Cardiomyocyte MR activation plays a direct role in deoxycorticosterone/salt cardiac remodeling, independent of cardiac hypertrophy and systolic blood pressure.
Lack of cardiomyocyte MR limits early oxidative and inflammatory events which limits expansion of the tissue inflammatory response and fibrosis.
Increased decorin, a transforming growth factor β-inhibitory protein, in cardiomyocyte MR-null mice is a novel mechanism, whereby profibrotic signaling pathways may be regulated by a cell-specific MR.
What Is Relevant?
Cardiac histology and function in untreated cardiomyocyte MR-null mice is equivalent to wild-type mice showing that MR in these cells is not critical for cardiac development but is important for responses to disease stimuli.

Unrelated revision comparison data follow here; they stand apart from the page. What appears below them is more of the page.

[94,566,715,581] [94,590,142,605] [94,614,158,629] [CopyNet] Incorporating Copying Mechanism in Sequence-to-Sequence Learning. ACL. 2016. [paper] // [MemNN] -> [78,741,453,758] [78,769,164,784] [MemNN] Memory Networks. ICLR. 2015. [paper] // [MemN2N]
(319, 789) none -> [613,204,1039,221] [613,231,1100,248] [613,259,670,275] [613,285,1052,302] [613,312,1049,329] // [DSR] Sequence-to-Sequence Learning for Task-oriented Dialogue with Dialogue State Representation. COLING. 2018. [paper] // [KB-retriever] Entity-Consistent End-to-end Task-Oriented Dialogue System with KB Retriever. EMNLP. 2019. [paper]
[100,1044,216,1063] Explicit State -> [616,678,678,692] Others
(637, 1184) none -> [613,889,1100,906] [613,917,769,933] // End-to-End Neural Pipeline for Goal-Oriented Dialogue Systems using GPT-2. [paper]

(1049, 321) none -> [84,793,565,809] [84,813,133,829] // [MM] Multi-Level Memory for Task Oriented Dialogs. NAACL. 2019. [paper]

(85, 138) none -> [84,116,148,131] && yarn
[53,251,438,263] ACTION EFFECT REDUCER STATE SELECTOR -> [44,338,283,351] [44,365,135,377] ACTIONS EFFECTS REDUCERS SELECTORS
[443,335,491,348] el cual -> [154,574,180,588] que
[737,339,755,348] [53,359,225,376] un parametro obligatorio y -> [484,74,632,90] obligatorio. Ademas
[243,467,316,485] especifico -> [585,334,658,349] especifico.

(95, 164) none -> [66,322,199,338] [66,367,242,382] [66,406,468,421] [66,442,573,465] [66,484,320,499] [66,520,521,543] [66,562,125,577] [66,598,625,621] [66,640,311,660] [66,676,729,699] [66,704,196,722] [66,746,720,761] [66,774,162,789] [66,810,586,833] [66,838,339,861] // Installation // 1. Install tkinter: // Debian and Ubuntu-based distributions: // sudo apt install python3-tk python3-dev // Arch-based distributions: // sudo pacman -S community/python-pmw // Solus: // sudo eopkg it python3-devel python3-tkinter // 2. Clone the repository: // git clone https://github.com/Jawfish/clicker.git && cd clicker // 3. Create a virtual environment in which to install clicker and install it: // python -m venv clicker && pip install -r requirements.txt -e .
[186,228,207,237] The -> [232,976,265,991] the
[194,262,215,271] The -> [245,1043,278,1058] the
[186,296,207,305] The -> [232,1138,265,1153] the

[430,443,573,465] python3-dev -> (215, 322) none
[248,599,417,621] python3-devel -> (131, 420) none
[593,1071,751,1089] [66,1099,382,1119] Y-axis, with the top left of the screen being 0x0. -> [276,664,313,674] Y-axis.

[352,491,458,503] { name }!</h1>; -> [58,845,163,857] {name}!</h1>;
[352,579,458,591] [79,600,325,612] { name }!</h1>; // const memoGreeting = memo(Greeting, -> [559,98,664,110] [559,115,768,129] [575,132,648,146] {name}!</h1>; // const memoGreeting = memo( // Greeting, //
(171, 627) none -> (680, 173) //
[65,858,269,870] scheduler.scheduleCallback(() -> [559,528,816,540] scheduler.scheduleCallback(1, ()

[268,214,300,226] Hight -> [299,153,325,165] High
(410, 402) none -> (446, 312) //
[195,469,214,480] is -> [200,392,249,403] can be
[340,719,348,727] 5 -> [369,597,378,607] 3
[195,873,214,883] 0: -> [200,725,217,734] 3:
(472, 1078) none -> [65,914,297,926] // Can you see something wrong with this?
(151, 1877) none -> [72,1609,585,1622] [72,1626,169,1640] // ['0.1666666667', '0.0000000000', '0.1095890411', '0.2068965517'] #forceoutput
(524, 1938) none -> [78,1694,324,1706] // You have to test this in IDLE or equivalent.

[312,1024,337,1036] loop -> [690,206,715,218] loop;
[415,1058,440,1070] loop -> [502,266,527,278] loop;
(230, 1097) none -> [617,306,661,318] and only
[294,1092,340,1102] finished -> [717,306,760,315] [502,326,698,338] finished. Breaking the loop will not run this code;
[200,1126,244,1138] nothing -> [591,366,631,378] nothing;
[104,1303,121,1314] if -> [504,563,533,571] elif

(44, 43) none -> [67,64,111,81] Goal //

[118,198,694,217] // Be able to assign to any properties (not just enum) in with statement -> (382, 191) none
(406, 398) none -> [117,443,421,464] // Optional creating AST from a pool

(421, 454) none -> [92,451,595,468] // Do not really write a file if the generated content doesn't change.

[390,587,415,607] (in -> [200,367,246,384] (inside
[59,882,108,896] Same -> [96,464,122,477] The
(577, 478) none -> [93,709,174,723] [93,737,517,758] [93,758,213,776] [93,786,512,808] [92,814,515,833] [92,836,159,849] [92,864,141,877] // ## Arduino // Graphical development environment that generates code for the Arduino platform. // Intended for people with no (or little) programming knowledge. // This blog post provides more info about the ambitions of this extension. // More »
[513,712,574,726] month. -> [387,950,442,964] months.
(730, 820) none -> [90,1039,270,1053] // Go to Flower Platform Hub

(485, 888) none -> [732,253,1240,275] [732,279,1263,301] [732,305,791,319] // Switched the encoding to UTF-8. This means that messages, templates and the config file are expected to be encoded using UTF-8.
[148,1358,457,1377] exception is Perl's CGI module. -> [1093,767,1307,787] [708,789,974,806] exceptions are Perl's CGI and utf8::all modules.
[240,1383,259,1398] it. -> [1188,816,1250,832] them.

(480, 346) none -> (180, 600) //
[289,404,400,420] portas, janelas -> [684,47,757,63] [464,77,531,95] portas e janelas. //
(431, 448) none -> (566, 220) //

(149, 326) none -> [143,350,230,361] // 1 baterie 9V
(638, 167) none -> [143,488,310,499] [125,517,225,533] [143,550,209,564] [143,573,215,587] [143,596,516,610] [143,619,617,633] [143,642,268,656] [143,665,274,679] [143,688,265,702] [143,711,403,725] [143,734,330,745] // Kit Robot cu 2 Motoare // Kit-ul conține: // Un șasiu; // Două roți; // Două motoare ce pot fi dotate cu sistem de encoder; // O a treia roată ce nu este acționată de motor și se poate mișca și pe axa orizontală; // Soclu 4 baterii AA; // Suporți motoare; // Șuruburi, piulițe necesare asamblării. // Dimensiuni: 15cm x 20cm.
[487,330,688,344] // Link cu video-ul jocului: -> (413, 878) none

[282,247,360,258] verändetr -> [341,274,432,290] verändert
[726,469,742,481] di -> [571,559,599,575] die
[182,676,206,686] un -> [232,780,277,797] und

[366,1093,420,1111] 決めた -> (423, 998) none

Identification of the specific cellular mechanisms regulated by cardiomyocyte MRs may allow for the development of targeted therapies, such as tissue-selective MR blockers, that will provide cardiovascular protection but spare renal function.
Cardiomyocyte MRs play a critical role in initiation and developing tissue inflammation and collagen deposition via regulation of proinflammatory and profibrotic pathways in the heart.
Cardiomyocyte MR-null mice show normal tissue structure and function when unchallenged, highlighting the importance of the MR in promoting cardiovascular disease but not in maintaining normal cardiac development and function.